Roman Polanski’s bid to be released from Swiss prison was denied today reports the AP. The Swiss Justice Ministry rejected the 76-year-old filmmaker’s appeal because, “We continue to be of the opinion that there is a high risk of flight,”a ministry spokesman said.
Having fled once in 1978 from his unlawful sex crime case, Polanski has apparently been deemed too great a security risk to be granted bail or any other types of measured freedom.
The filmmaker has been in the clink since September 26. Meanwhile, Polanski’s attorney are appealing to the highest Swiss criminal courts, but two former Zurich prosecutors are said to be doubtful he will receive any immediate release and also added that extradition will be difficult to fight.
This is a big blow to the Polanski case and expatriation doesn’t look out of the question at this point.
Over the weekend, more bad news hit for the director when the L.A. Times got hold of court documents that said the filmmaker had agreed to pay the victim in his child-sex case, Samantha Geimer, at least $500,000 as part of a 1993 civil settlement suit, but then failed to live up to the terms of the agreement.
The deadline for payment came and went and, with interest, he owed $604,416 by 1996. Evidently the court documents hints that the matter has been settled, but it is unknown what, if any, terms they came up with.
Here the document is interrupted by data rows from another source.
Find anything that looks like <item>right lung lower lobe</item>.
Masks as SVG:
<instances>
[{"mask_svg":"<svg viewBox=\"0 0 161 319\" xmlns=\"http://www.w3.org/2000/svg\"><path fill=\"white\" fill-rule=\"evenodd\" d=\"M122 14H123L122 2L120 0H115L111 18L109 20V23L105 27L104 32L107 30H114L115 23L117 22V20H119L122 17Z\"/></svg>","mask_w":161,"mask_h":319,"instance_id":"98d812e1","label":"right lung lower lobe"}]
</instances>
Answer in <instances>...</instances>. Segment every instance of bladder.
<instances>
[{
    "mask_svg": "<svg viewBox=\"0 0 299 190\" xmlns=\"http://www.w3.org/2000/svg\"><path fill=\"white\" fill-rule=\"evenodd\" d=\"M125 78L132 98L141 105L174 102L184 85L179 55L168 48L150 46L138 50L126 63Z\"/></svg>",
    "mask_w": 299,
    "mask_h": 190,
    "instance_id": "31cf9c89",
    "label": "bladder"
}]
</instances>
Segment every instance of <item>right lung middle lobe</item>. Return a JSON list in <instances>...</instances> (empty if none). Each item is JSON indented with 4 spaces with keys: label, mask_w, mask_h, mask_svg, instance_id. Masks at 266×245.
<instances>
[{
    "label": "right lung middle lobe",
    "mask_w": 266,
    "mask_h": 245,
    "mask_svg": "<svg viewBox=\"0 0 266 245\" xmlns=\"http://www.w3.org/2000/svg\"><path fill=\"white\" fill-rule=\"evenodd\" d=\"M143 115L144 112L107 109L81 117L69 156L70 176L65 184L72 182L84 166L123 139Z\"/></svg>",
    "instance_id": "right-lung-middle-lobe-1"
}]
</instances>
To cap off all this ugliness in terrible timing of course, Polanski has been given a Walk of Fame Star in Warsaw.
Want to understand the context of how sex crimes were viewed in the ’70s, another era? The New York Times has a “a less widely noted probation officer’s report prepared in September of 1977 [that] gives a jarring reminder that Mr. Polanski’s behavior at the time was being treated by key officials more as an exercise of bad judgment than as a vicious assault.”
One psychiatrist who examined Mr. Polanski, Alvin E. Davis, found he was not mentally ill or disordered, and not “a sexual deviate.” “He is of superior intelligence, has good judgement and strong moral and ethical values,” the report said of Dr. Davis’s conclusions.
“He is not a pedophile,” Dr. Davis is quoted as saying. “The offense occurred as an isolated instance of transient poor judgement and loss of normal inhibitions in circumstances of intimacy and collaboration in creative work, and with some coincidental alcohol and drug intoxication.”
Throughout this report he is viewed in a very sympathetic light.
The New York Times also talked to David Wells the former prosecutor who lied to documentary filmmaker Marina Zenovich, in the key piece of evidence evinced in the film, “Roman Polanski: Wanted And Desired.” Wells doesn’t say much, but adds, “I had to own up.”
They also spoke to Zenovich who added to her previous statement suggesting that Polanski’s attorneys still have a case even if Wells was lying. “Even if Dave Wells were to be lying, we still have a judge who was instructing the prosecutor and defense lawyer on how to behave, and doing it based on how he would look in the media.”
Plus the Times also has an interesting piece on the lenient reaction of the French because of cultural differences and laissez-faire attitude.